A mentor once told me that, “Affirmative action is a clunky, inelegant, but necessary engineered solution to a human dynamic, and a problem that defies simple solutions. You can’t engineer mindsets.” They warned me, and that’s what was most disturbing when I listened to the Court proceedings. Some justices just sound like their minds are made up, and they are unable or unwilling to look past the literal interpretation of the 14th Amendment to consider the context of our society, then and now.
It is astonishing to hear some of the justices ask the same basic questions our clients who have never had the opportunity to delve deeply into diversity and inclusion ask.
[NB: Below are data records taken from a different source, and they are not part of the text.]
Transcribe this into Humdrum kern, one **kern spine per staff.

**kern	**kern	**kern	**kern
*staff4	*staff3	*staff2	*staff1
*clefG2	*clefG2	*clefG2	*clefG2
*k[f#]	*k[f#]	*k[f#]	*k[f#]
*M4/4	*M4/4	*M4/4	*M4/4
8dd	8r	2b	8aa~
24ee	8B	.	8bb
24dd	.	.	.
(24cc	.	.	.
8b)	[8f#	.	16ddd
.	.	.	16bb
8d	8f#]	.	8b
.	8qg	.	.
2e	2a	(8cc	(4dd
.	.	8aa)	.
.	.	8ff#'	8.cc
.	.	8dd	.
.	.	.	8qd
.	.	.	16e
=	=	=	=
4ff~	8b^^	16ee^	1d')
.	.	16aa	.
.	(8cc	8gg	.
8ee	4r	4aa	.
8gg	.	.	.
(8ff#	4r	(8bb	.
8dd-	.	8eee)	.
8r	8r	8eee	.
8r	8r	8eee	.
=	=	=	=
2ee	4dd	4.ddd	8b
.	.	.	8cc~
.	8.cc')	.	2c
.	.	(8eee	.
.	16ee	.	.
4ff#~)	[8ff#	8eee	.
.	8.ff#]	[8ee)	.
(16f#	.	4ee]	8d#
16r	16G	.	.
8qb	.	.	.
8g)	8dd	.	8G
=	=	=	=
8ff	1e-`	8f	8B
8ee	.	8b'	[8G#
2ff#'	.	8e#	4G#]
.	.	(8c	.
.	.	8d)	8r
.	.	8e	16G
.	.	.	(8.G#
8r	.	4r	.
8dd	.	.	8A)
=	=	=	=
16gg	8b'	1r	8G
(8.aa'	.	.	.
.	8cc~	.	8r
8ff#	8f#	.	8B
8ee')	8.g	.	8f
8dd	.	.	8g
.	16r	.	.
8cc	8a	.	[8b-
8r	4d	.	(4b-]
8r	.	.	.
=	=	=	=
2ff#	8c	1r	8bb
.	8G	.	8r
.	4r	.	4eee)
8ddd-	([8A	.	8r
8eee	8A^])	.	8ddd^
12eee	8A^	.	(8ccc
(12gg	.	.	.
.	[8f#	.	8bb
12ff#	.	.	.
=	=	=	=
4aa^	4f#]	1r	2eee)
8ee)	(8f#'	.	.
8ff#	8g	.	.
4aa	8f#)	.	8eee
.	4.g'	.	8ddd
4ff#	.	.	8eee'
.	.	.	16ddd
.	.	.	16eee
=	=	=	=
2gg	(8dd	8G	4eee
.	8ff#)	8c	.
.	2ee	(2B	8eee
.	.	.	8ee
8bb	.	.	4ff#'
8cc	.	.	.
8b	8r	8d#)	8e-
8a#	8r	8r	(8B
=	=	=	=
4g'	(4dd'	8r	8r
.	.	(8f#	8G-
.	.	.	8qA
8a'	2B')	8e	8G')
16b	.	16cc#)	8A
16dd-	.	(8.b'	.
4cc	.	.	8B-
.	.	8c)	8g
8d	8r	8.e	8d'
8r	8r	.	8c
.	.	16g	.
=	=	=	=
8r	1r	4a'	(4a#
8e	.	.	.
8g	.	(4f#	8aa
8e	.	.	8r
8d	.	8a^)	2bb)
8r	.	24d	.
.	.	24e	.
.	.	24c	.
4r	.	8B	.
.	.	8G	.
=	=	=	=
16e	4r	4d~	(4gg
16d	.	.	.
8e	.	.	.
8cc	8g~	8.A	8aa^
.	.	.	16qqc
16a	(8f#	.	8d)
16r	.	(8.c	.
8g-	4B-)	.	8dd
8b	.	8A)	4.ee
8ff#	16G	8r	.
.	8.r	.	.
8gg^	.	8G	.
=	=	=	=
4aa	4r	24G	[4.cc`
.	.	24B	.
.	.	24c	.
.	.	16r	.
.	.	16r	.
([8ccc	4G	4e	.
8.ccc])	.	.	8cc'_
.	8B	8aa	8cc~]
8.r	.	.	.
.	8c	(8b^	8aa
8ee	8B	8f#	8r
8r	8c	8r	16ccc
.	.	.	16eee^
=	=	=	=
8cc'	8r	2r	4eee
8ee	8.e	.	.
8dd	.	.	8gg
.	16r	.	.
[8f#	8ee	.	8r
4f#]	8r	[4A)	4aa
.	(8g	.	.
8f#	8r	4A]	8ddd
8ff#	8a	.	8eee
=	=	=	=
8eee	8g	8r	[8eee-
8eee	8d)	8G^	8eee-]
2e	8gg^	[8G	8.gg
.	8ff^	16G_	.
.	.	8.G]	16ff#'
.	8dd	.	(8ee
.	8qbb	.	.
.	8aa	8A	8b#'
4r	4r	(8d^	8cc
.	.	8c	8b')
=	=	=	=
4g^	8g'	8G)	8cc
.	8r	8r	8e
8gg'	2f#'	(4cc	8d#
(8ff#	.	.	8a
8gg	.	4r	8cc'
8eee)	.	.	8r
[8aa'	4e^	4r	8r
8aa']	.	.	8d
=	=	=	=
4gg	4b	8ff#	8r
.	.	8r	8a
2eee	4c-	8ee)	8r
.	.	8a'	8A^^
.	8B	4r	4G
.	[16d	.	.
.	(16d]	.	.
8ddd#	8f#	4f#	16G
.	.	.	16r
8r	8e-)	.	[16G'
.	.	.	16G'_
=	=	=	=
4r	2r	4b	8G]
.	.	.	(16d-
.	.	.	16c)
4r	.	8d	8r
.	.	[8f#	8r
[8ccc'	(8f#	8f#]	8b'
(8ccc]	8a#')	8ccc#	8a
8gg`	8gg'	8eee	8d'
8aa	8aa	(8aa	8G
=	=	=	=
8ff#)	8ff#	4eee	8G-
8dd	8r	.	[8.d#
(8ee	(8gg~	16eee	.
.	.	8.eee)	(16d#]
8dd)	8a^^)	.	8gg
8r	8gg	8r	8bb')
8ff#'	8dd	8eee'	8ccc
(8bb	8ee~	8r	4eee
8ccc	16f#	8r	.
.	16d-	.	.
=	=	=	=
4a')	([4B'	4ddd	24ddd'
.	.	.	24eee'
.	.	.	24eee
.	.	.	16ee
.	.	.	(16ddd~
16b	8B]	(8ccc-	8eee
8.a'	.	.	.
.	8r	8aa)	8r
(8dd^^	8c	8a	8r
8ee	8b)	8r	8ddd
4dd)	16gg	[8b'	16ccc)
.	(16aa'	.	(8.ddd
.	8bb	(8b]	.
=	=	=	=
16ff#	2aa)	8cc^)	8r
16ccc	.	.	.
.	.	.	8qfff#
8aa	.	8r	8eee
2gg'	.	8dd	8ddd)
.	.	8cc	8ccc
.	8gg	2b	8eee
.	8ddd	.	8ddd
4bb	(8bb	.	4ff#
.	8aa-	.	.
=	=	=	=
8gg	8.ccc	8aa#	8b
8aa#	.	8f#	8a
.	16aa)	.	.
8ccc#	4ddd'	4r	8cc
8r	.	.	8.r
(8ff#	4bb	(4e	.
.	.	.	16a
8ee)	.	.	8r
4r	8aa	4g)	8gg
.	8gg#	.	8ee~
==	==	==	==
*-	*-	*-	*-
The difference is that the Justices are supposed to be among the most learned and informed among us. It was heartbreaking to listen to some of the Justices go down the rabbit hole of these four questions. Is that they don’t understand the real issue or do they not believe it’s really worth considering?
Ways to Deal with the Four Questions:
Do your best not to take the bait. No answer you can provide and no dialogue about them will actually move the needle toward a more equitable society. Instead, start with listening to their story—all of it.
Say something like, “What really bothers you about working towards a society with no racial discrimination? Or “What are you afraid of if the Court upholds affirmative action—as imperfect as it is—to help rebalance the scales of justice?” Asking a question like this creates connection with the person asking the question, rather than taking a stance of debate. It also gets more to the heart of the issue, which is their resistance – not the legitimacy of DE&I work or, in this case, affirmative action.
A decision to completely overturn the Grutter v. Bollinger case, which was basically a blueprint for race-conscious college admissions, could have devastating outcomes when it comes to college admissions. According to a brief filed by Harvard, more than 40 percent of universities in the U.S. consider race during the admissions process. Let’s hope the Supreme Court will not vote to end the use of racial classifications in college admissions.